Monday, August 03, 2015

Going Back in Time

It's so easy to fall into a desire to want to go back, change things, make different decisions. We see the past pretty clearly though it was fraught and confusing when it was the present. Every adult knows this.  Despite knowing that you cannot go back, and that you made the best decision you could at the time, you can spend much of your life second-guessing.

I knew very early on that I wanted a family, to be a mother. I've never reconsidered that. Having had a special needs child, I still never spend a second reconsidering that childhood assertion. I just had to deal with the parental cards I was dealt.

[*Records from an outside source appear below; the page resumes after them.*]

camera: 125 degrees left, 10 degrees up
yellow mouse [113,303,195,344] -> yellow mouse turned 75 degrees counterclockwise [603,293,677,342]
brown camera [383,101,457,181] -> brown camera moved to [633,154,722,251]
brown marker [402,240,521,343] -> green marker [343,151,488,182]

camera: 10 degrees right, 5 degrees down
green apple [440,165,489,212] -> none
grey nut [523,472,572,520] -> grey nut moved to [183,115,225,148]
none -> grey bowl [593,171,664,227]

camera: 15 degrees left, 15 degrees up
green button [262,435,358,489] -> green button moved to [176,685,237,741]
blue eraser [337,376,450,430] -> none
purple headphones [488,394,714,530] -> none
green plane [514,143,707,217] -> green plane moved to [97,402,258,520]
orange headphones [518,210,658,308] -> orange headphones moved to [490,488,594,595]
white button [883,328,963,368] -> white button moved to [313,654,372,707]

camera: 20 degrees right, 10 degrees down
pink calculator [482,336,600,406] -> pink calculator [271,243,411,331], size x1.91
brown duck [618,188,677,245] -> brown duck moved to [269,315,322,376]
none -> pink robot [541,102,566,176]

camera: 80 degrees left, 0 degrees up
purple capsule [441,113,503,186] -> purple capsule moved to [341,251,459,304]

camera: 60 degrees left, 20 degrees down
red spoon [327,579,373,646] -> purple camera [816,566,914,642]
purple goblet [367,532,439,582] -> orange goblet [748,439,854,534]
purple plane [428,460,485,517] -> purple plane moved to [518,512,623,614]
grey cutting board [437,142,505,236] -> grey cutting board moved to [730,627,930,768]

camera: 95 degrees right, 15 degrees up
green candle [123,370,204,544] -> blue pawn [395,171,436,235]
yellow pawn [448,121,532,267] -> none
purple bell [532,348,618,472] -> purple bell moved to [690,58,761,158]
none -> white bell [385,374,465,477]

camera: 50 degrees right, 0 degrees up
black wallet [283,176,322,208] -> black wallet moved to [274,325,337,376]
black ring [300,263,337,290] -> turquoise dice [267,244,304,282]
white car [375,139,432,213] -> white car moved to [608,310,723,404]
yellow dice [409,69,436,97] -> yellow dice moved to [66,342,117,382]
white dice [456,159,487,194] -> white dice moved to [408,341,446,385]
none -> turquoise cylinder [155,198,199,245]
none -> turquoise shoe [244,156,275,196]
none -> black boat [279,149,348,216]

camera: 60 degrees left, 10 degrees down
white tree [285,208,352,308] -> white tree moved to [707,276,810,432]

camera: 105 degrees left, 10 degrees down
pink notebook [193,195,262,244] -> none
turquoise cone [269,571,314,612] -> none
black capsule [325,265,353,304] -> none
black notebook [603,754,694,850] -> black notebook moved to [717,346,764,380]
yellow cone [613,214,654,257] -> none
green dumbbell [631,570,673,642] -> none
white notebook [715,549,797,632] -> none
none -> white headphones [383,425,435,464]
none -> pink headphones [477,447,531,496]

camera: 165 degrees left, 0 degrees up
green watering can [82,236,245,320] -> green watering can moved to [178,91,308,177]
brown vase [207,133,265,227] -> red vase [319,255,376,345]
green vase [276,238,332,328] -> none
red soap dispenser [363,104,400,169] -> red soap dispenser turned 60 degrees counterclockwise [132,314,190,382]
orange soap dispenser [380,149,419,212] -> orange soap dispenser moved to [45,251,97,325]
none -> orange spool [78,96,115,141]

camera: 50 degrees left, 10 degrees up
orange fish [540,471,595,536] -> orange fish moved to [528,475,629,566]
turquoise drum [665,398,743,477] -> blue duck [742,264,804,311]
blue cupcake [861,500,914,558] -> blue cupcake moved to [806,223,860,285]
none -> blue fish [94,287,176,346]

This past weekend, I went back in time with Anne, visiting the sites and locations of the summer where we met and worked at the Utah Shakespeare Festival. The travel there was easy for me, difficult for Anne. The memories triggered by all the photographs, and then actual buildings and spaces, were hilarious and fun.

But without a doubt, the most wonderful thing about this trip, beyond the girl time together and remembering how silly we were at 20 and 21,  was the people.  In the course of the 2 days we were at the Festival over the weekend, we saw 8 people who were involved with (in leadership, performance, or creative direction) the Festival when we were young stitchers with something to prove. Though they didn't all remember us precisely, there was this unabashed kindness and enthusiasm from them welcoming us back to Cedar City and the Festival. Each conversation was more than a passing one, and allowed us to laugh and reminisce and catch up a little (or a lot) and just feel good. It triggered the best kind of memory of all - I worked here, and the people I worked with are good, kind people. Hardworking people who have made a life in the arts.

Looking back, even though I left the arts to do other things, I'm not second guessing my decision to take that job and move 2500 miles across the country for a summer to do it. It was worth every second of that summer.

And to my old friends with whom I reconnected this weekend, I'm sorry that I stopped the conversations short sometimes with my awkward, sad news. If there were anything I could go back and change, it would be that I even had to break news like that. Knowing what excellent people you are, I can only wish that you could have known Connor. I bet you would have gotten along famously.